I was never much of a reader myself when I was younger. The books that I read as a teenager could probably be counted on one hand. However, if there was a book that I did in fact read, I would keep reading it over and over, until I knew it by heart.

One of them was the Aristocats. I think I must have been reading it still, even when my classmates probably read thick and complicated books with no pictures. I was so into that book that the cats in the story became alive and I think it even changed my reality a little. I guess that is also why my own cat ended up looking like this:

When I was in secondary school the whole class would be dragged to the library every once in a while to choose a "bänkbok". This would be the only book that you could choose for yourself and I guess this was seen as a little reward or something from our teacher. But I thought it was horrible to go into that library. All those books with no pictures. I had no idea what to get and in the end I would just pick one randomly and go back to the class room.
With our own book of preference we would then sit at our desks and read for the rest of the lesson. I remember looking at all my classmates with their noses in one thick book after the other. After a while I would hear the sound of my neighbour turning the first page. I can still remember that feeling. I wondered if that book was so much better than the one I had chosen myself. I looked at mine once again and I realized it was number three in series called Vi Fem. Obviously I hadn´t read the other two.
I worked as a teacher a few years ago. Whenever I would see a kid sitting by their desk looking stressed over their task, taking a peek at what the neighbour was doing, I would remember exactly what it felt like. And I would want to sit down next to him or her and say: "Hey, I was just the same, but don´t worry, let them read and do your thing. One day you will find your own way to that story. And if you don´t, it probably wasn´t worth the effort anyway." I should have done it.
But as much as I would dislike sitting at my desk with a book in my hands, there would still be some very beautiful moments that I will never forget that were created from books. Maybe that is why I do love books today, even if I still might not be one of those who can consume them, one after the other.
A moment like that would be when one of my teachers would turn off the light in the classroom, take a seat on top of the teacher´s desk with her legs crossed, and read to us. We would light a little candle on each one of our desks and then we would just sit there and listen to the story. Slowly all kinds of images were created in my head. Of people and places that I had never seen before. I would hardly notice my classmates anymore, eventhough I do have a vague memory of some of the guys burning pencils on their candles in those precious moments.

At home, my mum would sometimes do the same to me, even when I was old enough to read myself. One time she read the whole Kulla-Gulla series. It consisted of maybe 12 books and was about the life of a poor, orphan girl in the 19th century. My mum would lie on her bed and read it to me. I would stare up on the roof and imagen Kulla-Gulla and everything that happened to her. And afterwards I could brag about it to my friends in school. "Have you read Kulla-Gulla? Yeah all 12 of them..."

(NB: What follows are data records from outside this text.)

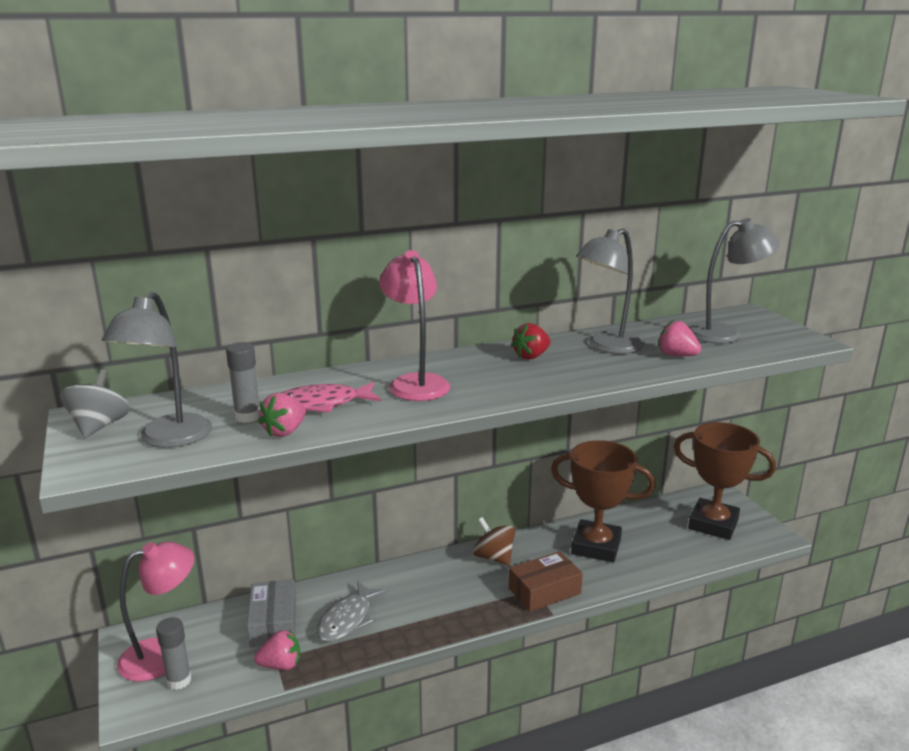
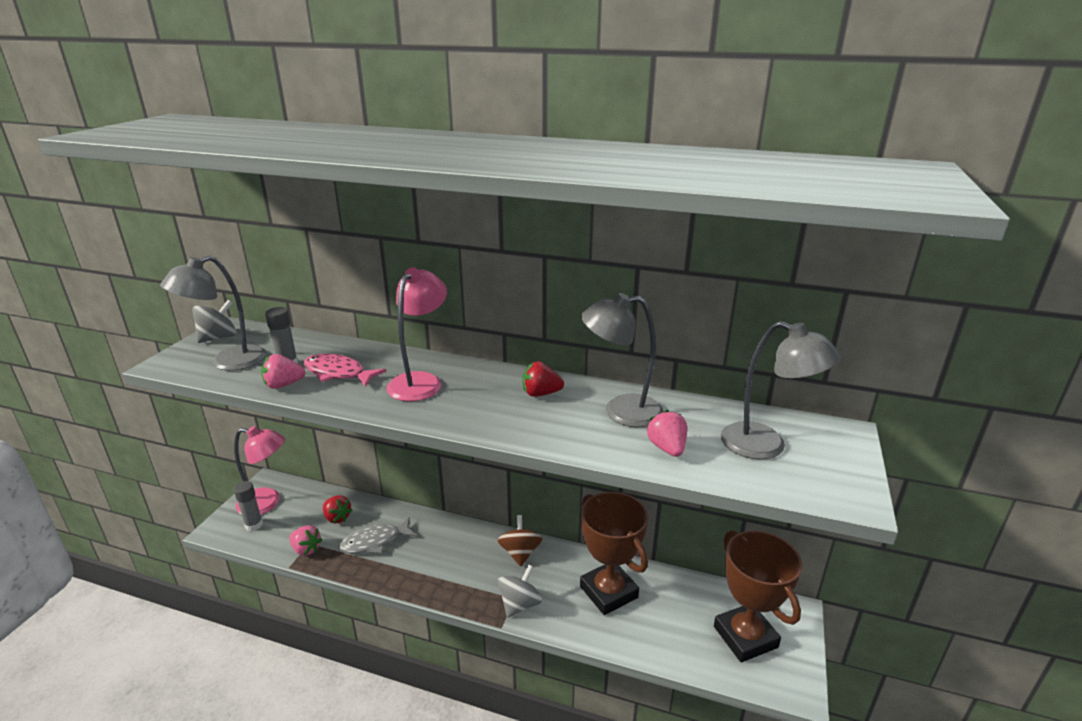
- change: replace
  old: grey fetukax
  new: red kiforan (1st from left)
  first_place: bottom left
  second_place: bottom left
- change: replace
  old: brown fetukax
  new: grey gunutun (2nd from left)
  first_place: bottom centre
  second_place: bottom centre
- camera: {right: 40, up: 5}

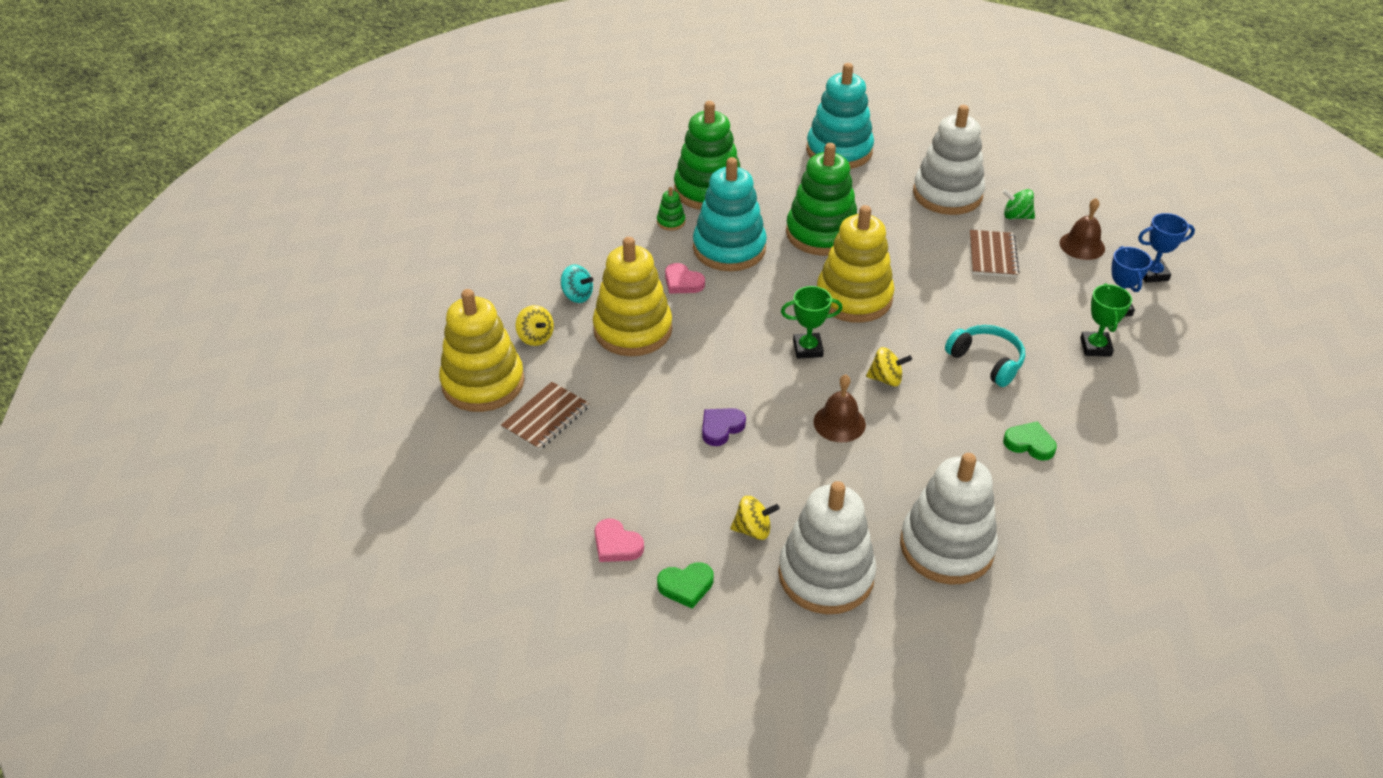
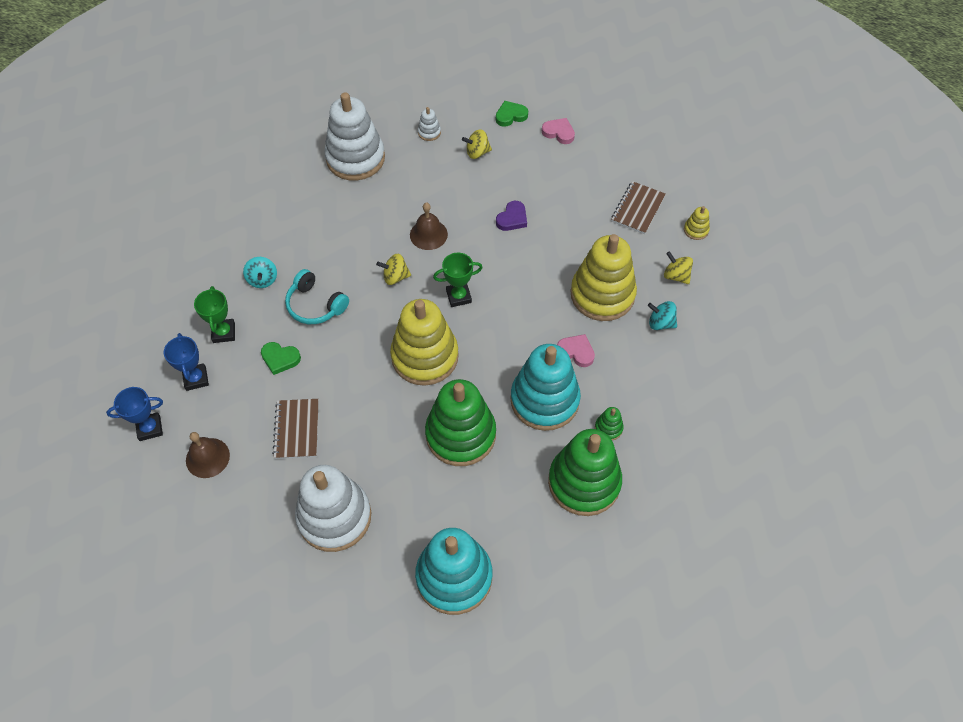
- change: resize
  old: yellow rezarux (1st from left in the first image)
  first_place: centre
  second_place: top right
  factor: 0.4
- change: resize
  old: white rezarux (1st from left in the first image)
  first_place: bottom centre
  second_place: top centre
  factor: 0.4
- change: delete
  old: green gunutun
  first_place: top right
- change: move
  old: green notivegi (2nd from left in the first image)
  new: green notivegi (1st from left)
  first_place: middle right
  second_place: middle left
- change: insert
  new: turquoise gunutun (1st from left)
  second_place: middle left
- camera: {right: 170, up: 15}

Yesterday I was in Mexico City again. After alot of walking we came to a beautiful bookstore called El Péndulo in the Zona Rosa. I was really excited to go there. Seeing all the books around me made me happy. They reminded me of all the stories that exist and the passion that so many writers had put into them. But when my boyfriend started taking up one book after the other, a vague but familiar feeling would come over me.


We had a coffee inside the bookstore and looked at all the books. It was nice. Then all of sudden, on a table with books on sale, a yellow book with the title "Un día perfecto" appears. The author was called Melania G. Mazzucco. I had never heard about her or the book before, but the title was indeed striking for the Dreamdayproject.

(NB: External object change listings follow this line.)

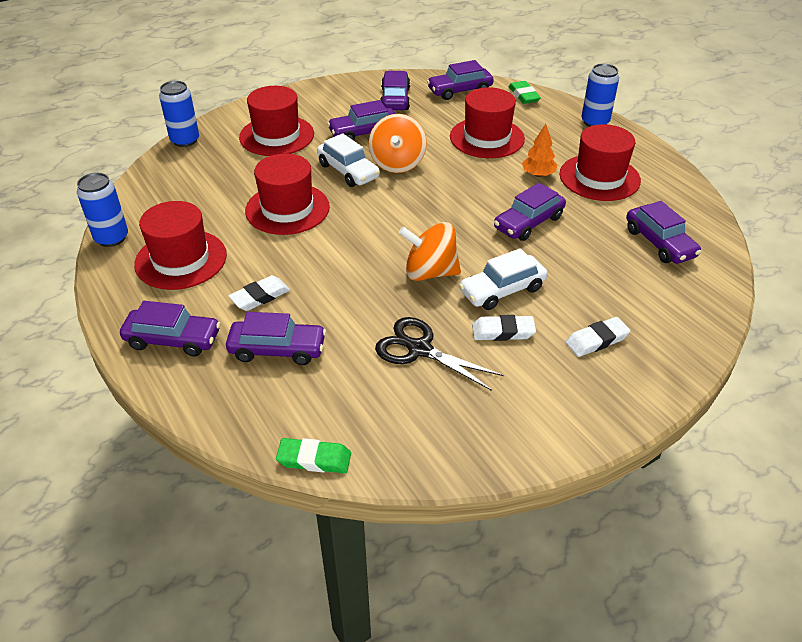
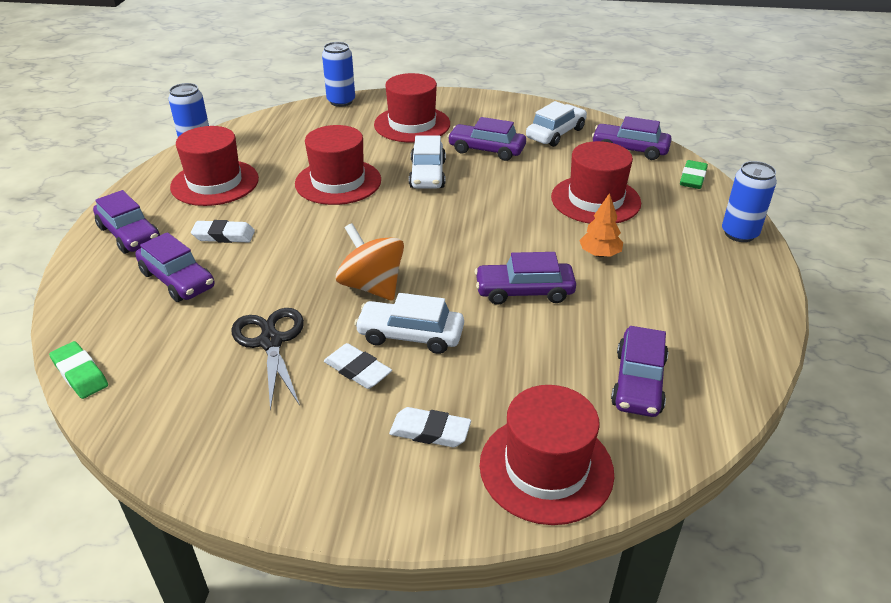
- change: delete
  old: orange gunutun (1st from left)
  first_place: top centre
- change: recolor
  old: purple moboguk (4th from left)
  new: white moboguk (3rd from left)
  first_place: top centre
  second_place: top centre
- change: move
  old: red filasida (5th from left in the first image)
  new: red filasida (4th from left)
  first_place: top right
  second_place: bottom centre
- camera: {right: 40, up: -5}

After finishing our coffees I walked down the stairs and picked up the book. I read the first few lines on the back. Then a better idea came up...

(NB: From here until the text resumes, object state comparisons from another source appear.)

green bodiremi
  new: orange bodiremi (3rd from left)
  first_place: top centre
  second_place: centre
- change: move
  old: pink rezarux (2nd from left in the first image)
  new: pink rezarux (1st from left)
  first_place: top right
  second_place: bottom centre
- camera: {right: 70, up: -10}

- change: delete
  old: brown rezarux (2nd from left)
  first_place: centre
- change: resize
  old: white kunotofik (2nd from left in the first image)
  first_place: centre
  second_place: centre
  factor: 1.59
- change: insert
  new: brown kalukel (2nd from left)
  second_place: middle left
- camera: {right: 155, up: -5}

I took a quick look over my shoulder. The coast was clear. I streched for a Dreamday Sticker in my bag and quickly stuck it inside the book. (I never glued it!) What could be a better place for my question than inside a book with the same title? I pictured someone stretched out in a sofa somewhere in Mexico City reading the book when suddenly the little sticker would fall out. The idea was thrilling.
To be on the safe side I also placed a sticker inside "El amor en los tiempos del cólera" by Gabriel García Márquez on my way out. Just in case nobody would ever buy that book by Mazzucco. I walked out of the bookstore with a smile on my face. Not a word wiser but alot happier. And so was another mission completed in Mexico City.